How did Richard I and John raise money?
Behind today's door - Money! Money! Money! (For ABBA background theme click here). Or as Peter Ustinov's Prince John says in the Disney film, "Taxes! Lovely taxes!"
Richard I and John - raising revenue
Kings had three main sources of income available to them;
- income from their personal lands;
- money raised through their rights as a feudal lord;
- and income from taxation.
In addition, they could secure loans - in the Middle Ages this was mostly from Jewish money-lenders, many of whom lived in York, Lincoln or Norwich.
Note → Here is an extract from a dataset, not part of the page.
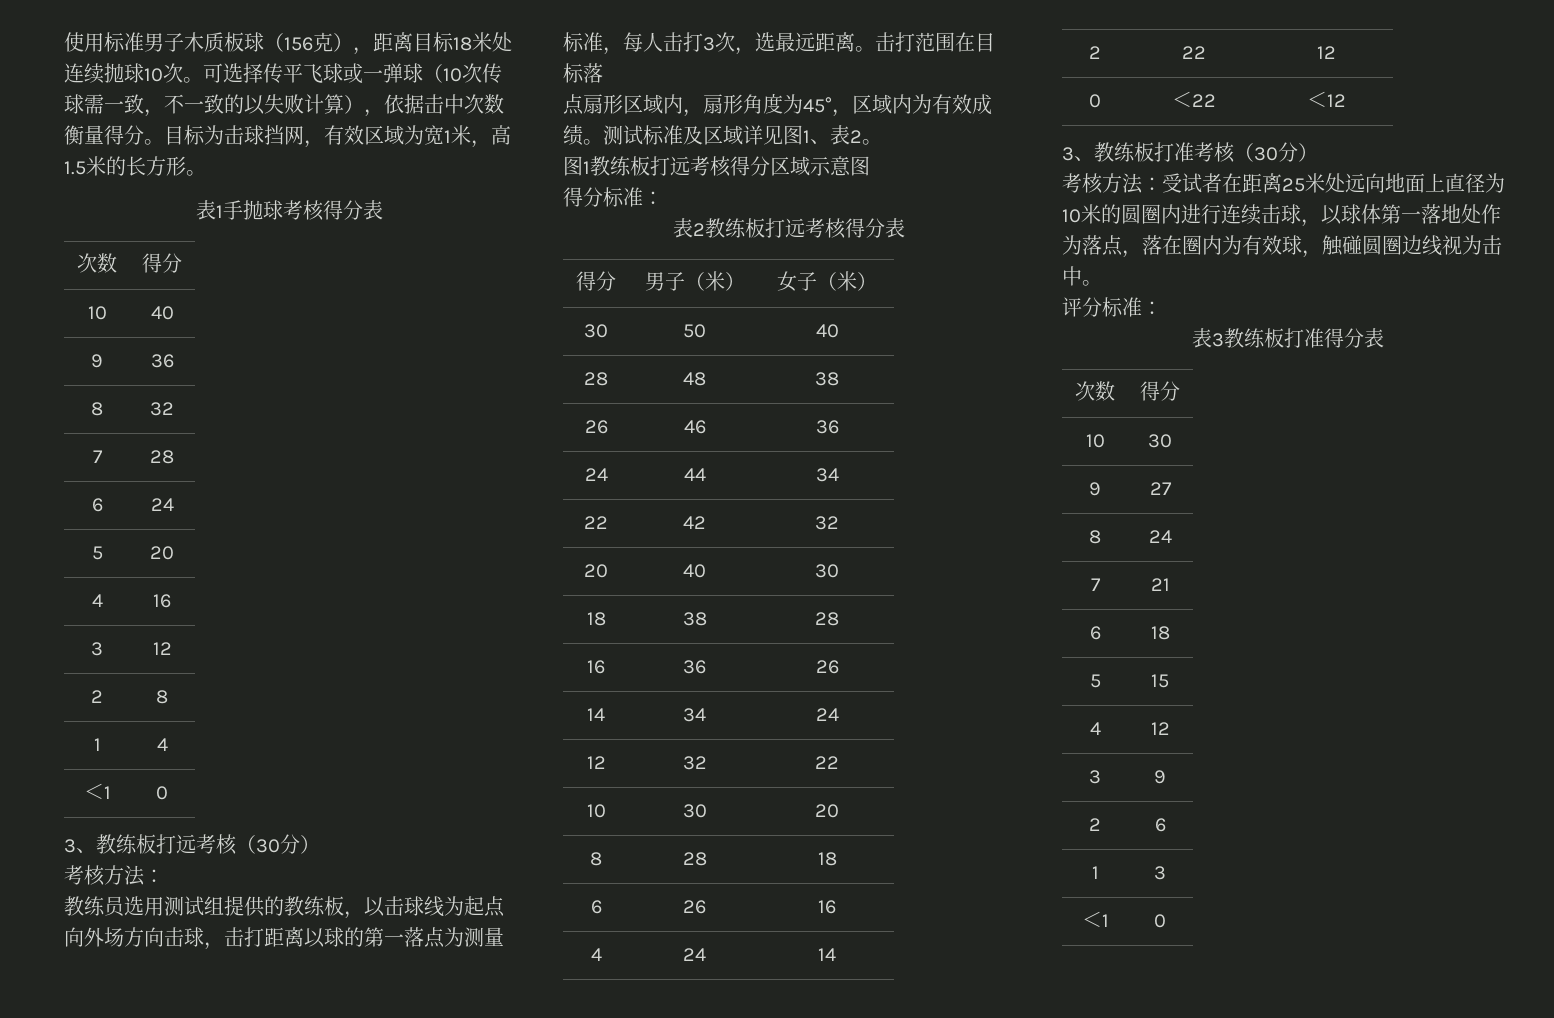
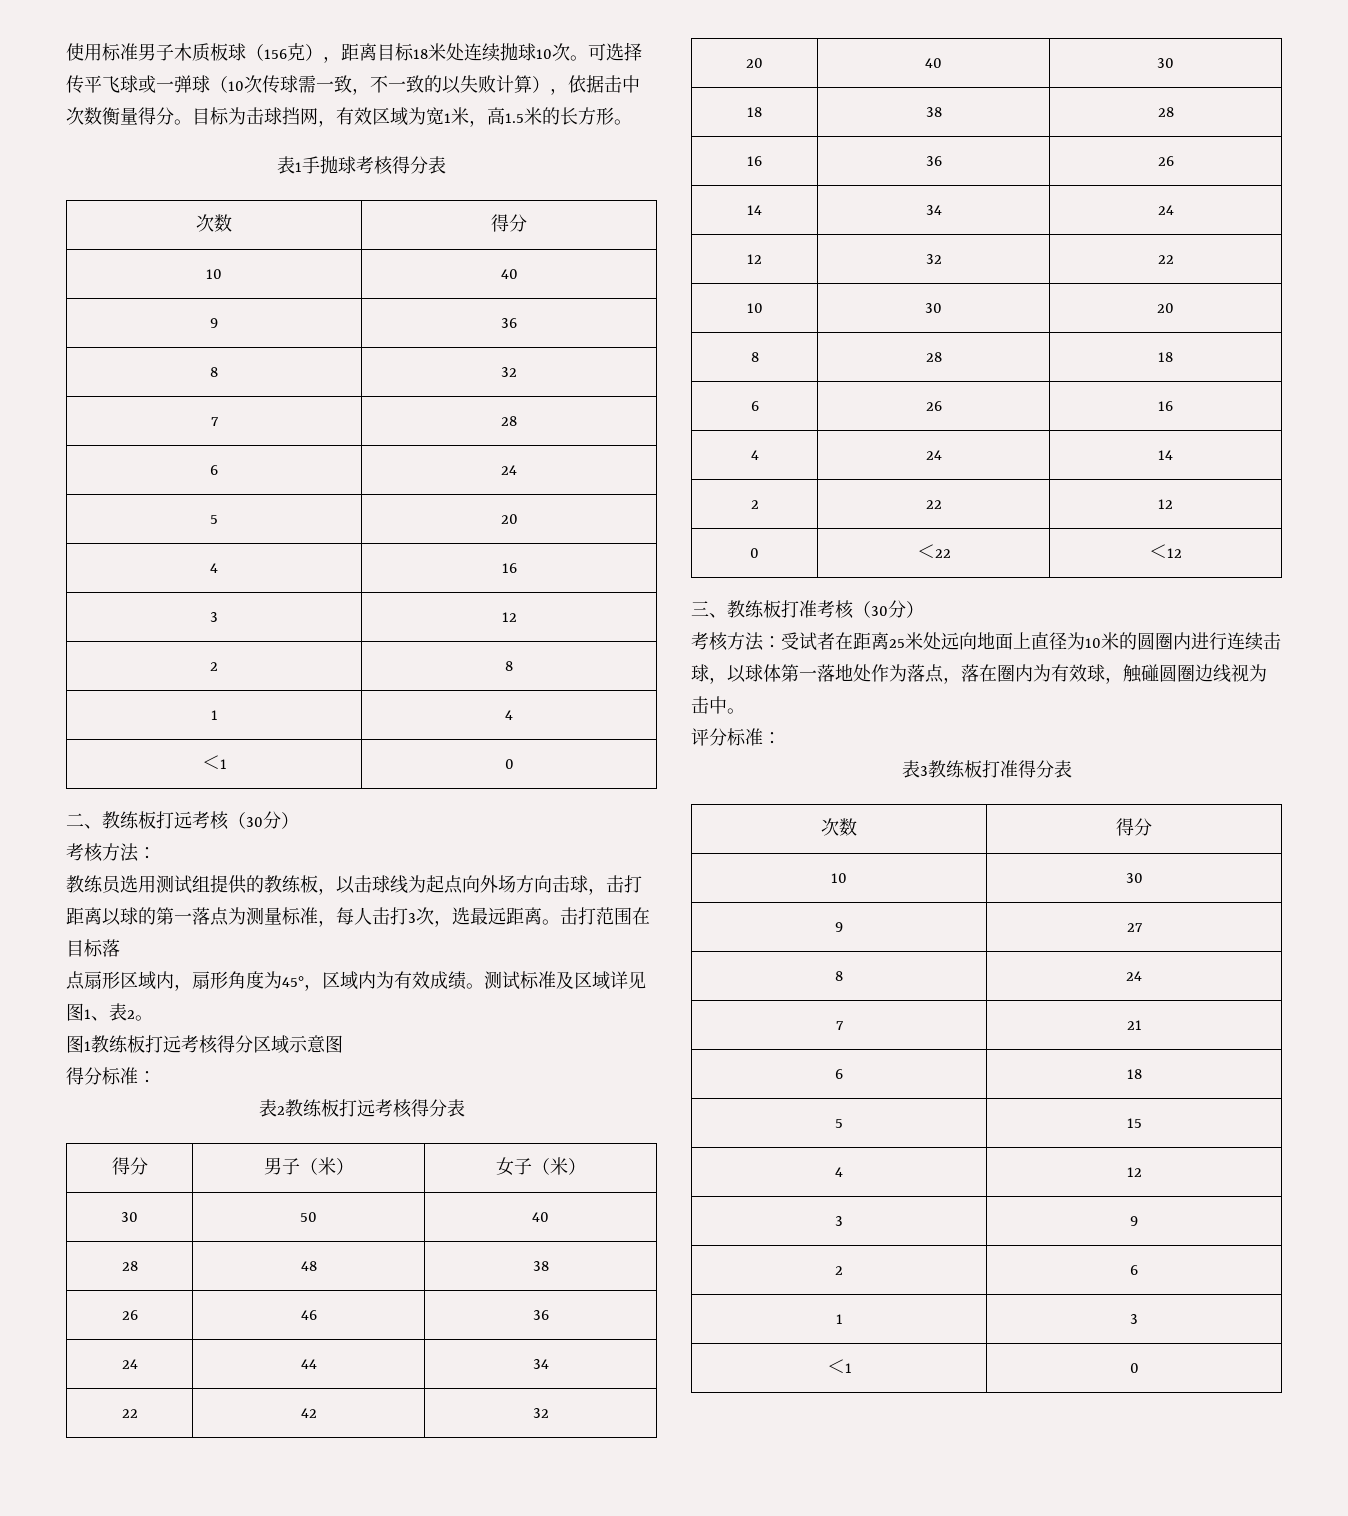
[64,839,76,853] 3 -> [66,813,84,827] 二
[1062,147,1074,161] 3 -> [691,601,709,616] 三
Payments from the royal lands had been getting smaller ever since the Norman conquest. Matters were not helped by Richard's sale of many royal properties in 1189.
English kings had widespread feudal rights which could be used to generate income, including the scutage system, in which feudal military service was avoided by a cash payment to the king.
The king also got some income from fines, court fees and the sale of town charters.
Make a list today of a Medieval king's "normal" forms of revenue (financial income). Then read the information below on how John abused the normal methods - choose ONLY FOUR of John's abuses and make proper notes on them, explaining why it lost him support from his barons.
- John charged scutage payments 11 times in his 17 years as king, in many cases when he wasn’t even at war, which ran counter to the original idea that scutage was an alternative to actual military service.
- John maximised his right to demand inheritance payments when estates and castles were inherited, sometimes charging enormous sums, beyond barons' abilities to pay.
- John sold sheriff appointments; John would get money for making a baron into sheriff, and the new sheriff would make back their investment through charging large fines and penalties themselves, particularly in the forests. (That’s why the story-book Sheriff of Nottingham was so hated).
- John charged fines on widows who wished to remain single.
- John sold charters for new towns, and for the right to hold markets across the kingdom.
- John taxed the Jews, who held a vulnerable position in medieval England. £44,000 was extracted from the Jewish community by the tallage of 1210. (Tallage was an arbitrary tax the king could levy on townspeople. Much of it was passed on to the barons, who were already in debt to Jewish moneylenders).
- John created a new tax on income in 1207 called "The Thirteenth", which produced £60,000. When it was impossible for barons to pay, he found that it enabled him to raise more money through the confiscation of their lands.